> Passage shown:
•••••

It is All Solo… Ekaharya Fetival at Tripunithura, Kerala, Dec 25-28, 2014.
Solo performances are becoming more and more common these days… Solo gives the actor to give him freedom to work alone so that the planning and scheduling of rehearsals can be done comfortably. Of course this trend is against the community and ensemble nature of theatre, but it gives the chance to do more experimentation. Many a times the format of solo is a challenge and test to the art and craft of the actor, to express without the other actors on stage. It gives challenges to the designer/director to find a suitable narrative mode so that suits one specific actor. It may be easier to travel and perform with one actor and less number of crew. It may make the budget, the cost of production and performance to come down, even if it is not the case always. It is also seen the current trend is to substitute the lack of other actors with technology and other devices…
Solo performances and its increased importance in the theatre scenario poses many questions to debate and discuss.
It is in this context the Ekaharya Performance Festival, a festival for solo performances conduced by Rajiv Varma Memorial Trust, Tripunithura, is being held during December 25 - 28, 2014 at Kalikotta Palace, Tripunithura.
A total of 14 plays will be performed during the four-day-long festival. Dr. Abhilash Pillai is the festival director. The schedule is..
December 25
6.00 p.m. Samjhoutha (Performer: Manwendra Kumar Tripati / Dir: Pravin Kumar Gunjan / written by Suman kumar based on the story of Gajanan MAdhav Muktibodh/The Fact Art and cultural society, Bihar / Hindi / 70 min)
Samjhouta presents the world as circus and showcases the story of a young man who is helpless in the circumstances and situations around him. The search for a job, the usual pain of running from one office to another is the plot of the play. He confronts the harsh reality of today –the changing face of today’s man, where the pain and sorrows of the clown are portrayed as a source of amusement and entertainment. Sometimes he is ready to compromise even with his own ideals and thoughts for his success or to be alive. In this blind race of globalisation, Samjhouta is an attempt to reveal the hard realities of life.
With the help of classical-traditional story telling style and theatrical devices, the story is performed as a modern and contemporary theatrical performance piece, where the actor is a bridge between the audience and the content of the story.
7.30 p.m. A Bird’s Eye View (Performer & Dir: Choiti Ghosh / Tram Theatre, Mumbai / Non-Verbal / 60 min)
The story of a war pigeon during World War II is told with the help of objects, drawings/paintings and an actor who handles them. This form of theatre is a sub-genre of puppetry; it lifts everyday objects and lends them a persona. Objects work as metaphors; the entire show is created with metaphors like paintings, children's toys, games (“to show that war is finally a game”) and a pair of boots (“a symbol of power”).

•••••

> Written tasks:
1) Summarize the festival announcement in two sentences.
2) Revise the festival announcement by giving everything from "It is in this" down to "The schedule is.." again, with "festival director" replaced by "artistic director".

•••••

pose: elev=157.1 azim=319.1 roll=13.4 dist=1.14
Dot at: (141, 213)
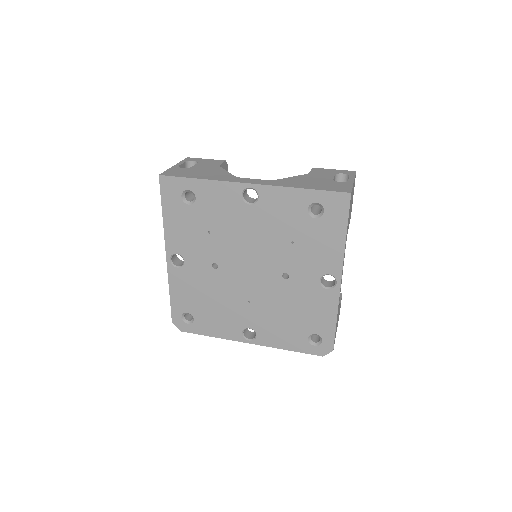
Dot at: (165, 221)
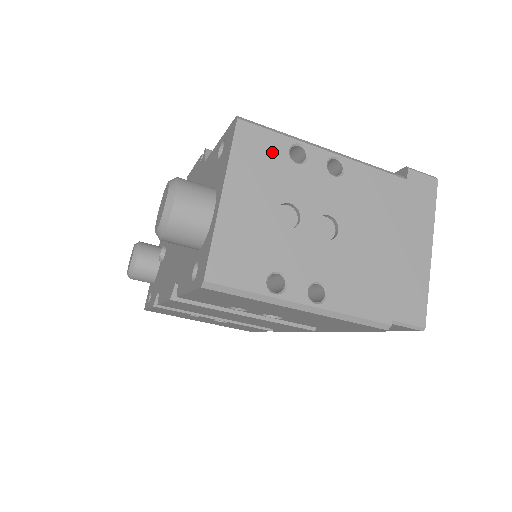
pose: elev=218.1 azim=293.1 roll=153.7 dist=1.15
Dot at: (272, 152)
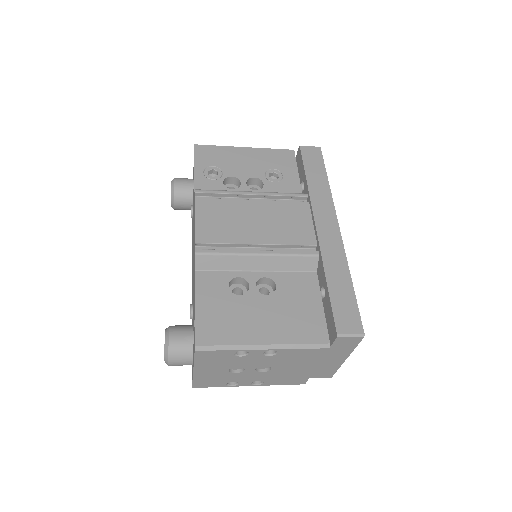
Dot at: (222, 356)
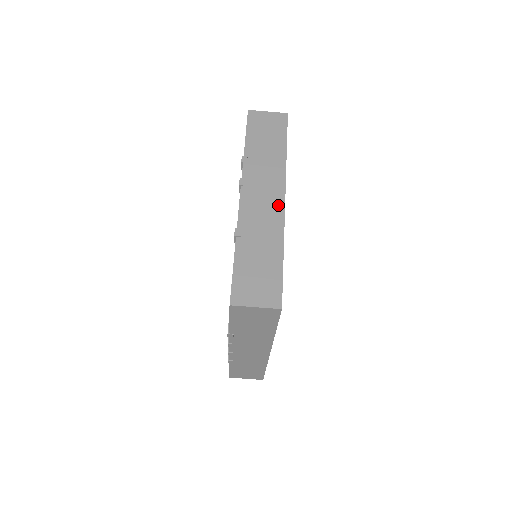
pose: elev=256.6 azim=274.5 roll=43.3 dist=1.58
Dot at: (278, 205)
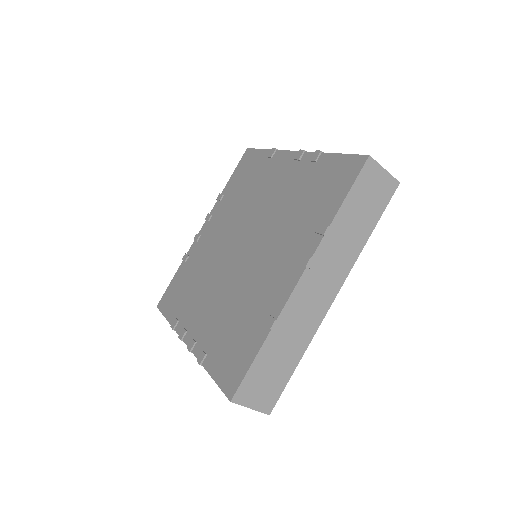
Dot at: (325, 305)
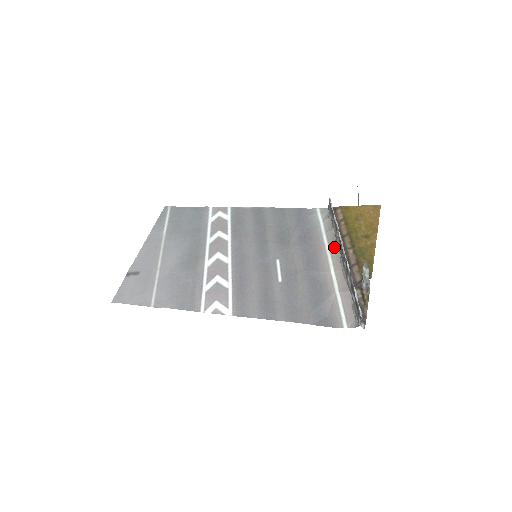
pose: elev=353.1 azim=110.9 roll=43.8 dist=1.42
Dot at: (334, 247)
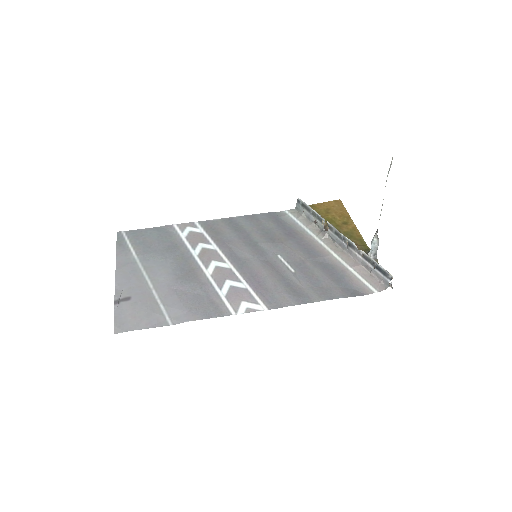
Dot at: (324, 236)
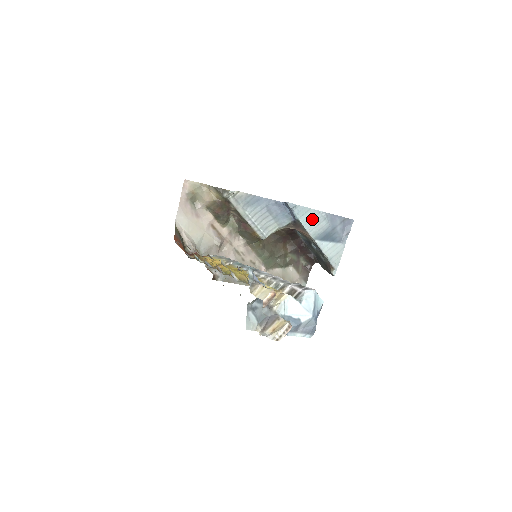
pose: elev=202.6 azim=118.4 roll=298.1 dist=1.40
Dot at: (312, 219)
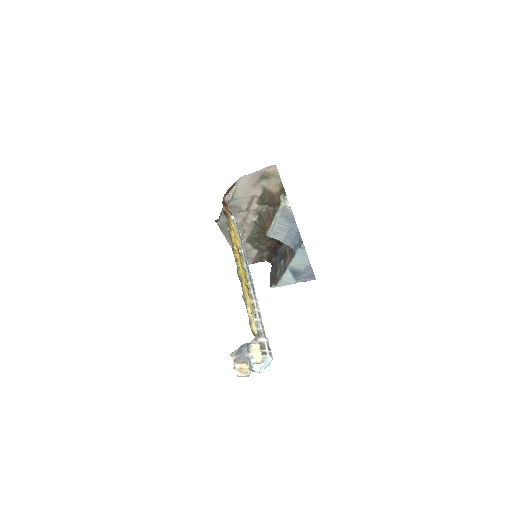
Dot at: (301, 260)
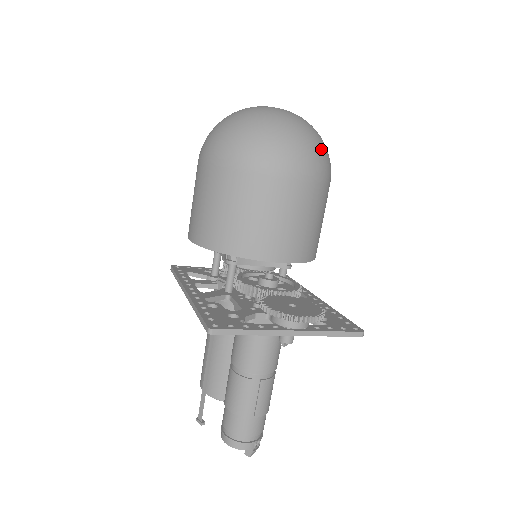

•••••

> Completed exercise:
1) The festival announcement presents solo performance as an increasingly common trend that gives the actor freedom and allows more experimentation, though it also challenges the actor's art and craft and the director's choice of narrative mode. In this context, the Ekaharya Performance Festival for solo performances is being held during December 25 - 28, 2014 at Kalikotta Palace, Tripunithura, where a total of 14 plays will be performed under festival director Dr. Abhilash Pillai.

2)
It is in this context the Ekaharya Performance Festival, a festival for solo performances conduced by Rajiv Varma Memorial Trust, Tripunithura, is being held during December 25 - 28, 2014 at Kalikotta Palace, Tripunithura.
A total of 14 plays will be performed during the four-day-long festival. Dr. Abhilash Pillai is the artistic director. The schedule is..